[Stored entries]
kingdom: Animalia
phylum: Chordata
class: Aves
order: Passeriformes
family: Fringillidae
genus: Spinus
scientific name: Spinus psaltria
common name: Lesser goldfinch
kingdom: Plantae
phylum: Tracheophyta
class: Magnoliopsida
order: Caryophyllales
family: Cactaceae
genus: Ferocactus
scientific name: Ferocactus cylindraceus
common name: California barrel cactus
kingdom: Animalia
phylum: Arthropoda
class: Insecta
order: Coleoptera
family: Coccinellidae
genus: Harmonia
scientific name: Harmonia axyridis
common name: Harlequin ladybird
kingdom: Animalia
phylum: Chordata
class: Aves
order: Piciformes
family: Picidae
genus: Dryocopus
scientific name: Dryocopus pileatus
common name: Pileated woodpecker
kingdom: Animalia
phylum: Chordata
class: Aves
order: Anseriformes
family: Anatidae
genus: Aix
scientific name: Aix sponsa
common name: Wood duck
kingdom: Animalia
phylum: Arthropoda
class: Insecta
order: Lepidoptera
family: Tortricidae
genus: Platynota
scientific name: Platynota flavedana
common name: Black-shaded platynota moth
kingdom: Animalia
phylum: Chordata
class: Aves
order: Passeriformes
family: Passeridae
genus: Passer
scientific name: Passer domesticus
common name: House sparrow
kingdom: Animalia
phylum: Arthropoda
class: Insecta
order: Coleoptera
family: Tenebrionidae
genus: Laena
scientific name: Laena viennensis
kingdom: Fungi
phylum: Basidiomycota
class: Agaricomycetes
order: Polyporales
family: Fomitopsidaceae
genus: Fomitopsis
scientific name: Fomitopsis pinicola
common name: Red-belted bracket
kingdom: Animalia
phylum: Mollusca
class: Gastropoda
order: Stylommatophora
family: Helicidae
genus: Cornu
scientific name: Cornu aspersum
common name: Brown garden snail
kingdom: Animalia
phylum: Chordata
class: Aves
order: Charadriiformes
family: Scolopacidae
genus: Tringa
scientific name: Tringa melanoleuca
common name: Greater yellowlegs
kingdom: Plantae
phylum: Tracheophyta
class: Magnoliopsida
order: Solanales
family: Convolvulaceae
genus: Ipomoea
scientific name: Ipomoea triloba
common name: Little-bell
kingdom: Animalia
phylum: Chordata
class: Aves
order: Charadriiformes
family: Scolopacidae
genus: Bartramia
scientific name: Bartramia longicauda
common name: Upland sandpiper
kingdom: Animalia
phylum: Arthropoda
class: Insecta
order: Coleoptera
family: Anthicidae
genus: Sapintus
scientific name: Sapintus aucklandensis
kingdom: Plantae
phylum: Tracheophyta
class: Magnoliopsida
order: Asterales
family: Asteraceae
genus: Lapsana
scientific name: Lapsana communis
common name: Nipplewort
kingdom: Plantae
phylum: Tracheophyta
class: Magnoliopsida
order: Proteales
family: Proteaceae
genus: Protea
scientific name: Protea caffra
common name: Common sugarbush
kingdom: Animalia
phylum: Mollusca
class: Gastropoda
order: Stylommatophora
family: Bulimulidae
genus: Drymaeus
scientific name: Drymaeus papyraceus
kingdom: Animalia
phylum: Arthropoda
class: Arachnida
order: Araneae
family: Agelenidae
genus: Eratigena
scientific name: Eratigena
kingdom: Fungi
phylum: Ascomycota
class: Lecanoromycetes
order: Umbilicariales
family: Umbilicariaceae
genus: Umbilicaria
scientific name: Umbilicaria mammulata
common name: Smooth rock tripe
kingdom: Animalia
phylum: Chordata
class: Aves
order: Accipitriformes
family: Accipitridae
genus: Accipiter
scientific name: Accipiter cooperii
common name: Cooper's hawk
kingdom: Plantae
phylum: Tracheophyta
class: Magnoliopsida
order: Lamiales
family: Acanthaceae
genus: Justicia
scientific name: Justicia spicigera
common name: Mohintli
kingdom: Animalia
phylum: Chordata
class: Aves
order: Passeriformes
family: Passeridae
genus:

[Your objective]
Can you repeat word for word the lines that open with the one containing "common name: Nipplewort" and close with the one containing "order: Umbilicariales", including both?

[Result below]
common name: Nipplewort
kingdom: Plantae
phylum: Tracheophyta
class: Magnoliopsida
order: Proteales
family: Proteaceae
genus: Protea
scientific name: Protea caffra
common name: Common sugarbush
kingdom: Animalia
phylum: Mollusca
class: Gastropoda
order: Stylommatophora
family: Bulimulidae
genus: Drymaeus
scientific name: Drymaeus papyraceus
kingdom: Animalia
phylum: Arthropoda
class: Arachnida
order: Araneae
family: Agelenidae
genus: Eratigena
scientific name: Eratigena
kingdom: Fungi
phylum: Ascomycota
class: Lecanoromycetes
order: Umbilicariales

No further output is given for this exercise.